VI. Laws of Thought on which the Syllogism depends.

Statement.—There are certain universal laws of thought on which all reasoning, and, of course, all syllogisms, depend. These laws, according to Hamilton, are the principles of identity, of contradiction, and of excluded middle; from which primary laws results a fourth, that of reason and consequent.

Law of Identity, what.—The principle of identity compels us to recognize the equivalence of a whole and its several parts taken together, as applied to any conception and its distinctive characters. As, for example, the sameness or equivalence of the notion man with the aggregate of qualities or characters that constitute that notion.

Law of Contradiction, what.—The law of contradiction is the principle that what is contradictory is unthinkable: as, for example, that A has, and yet has not, a given quality, B.

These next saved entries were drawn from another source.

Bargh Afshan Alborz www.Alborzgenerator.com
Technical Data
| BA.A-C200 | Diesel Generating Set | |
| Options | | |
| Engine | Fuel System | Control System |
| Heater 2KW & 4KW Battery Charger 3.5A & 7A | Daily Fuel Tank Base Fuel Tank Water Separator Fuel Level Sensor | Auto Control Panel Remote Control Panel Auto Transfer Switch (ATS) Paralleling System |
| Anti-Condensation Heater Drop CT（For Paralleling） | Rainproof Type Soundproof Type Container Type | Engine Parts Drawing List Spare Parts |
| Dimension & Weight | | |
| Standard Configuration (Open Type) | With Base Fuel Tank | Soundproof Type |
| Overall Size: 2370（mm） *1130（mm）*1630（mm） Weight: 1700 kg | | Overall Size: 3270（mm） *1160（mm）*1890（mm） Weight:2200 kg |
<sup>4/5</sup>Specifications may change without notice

Law of excluded Middle.—The principle of excluded middle is this, that of two contradictory notions, we must think one or the other to be true; as, that A either has or has not the quality B.

Law of Reason and Consequent.—From these primary principles results the law of reason and consequent. All logical inference is based on that law of our nature, that one notion shall always depend on another. This inference is of two kinds, from the whole to the parts, or from the parts to the whole, respectively called deductive and inductive, as already explained.

Certain Points not included in the preceding Synopsis.—I have presented, as was proposed, in brief outline, a synopsis of the forms of reasoning. For a full treatment of these forms, and the laws which govern them, the treatises on logic must be consulted.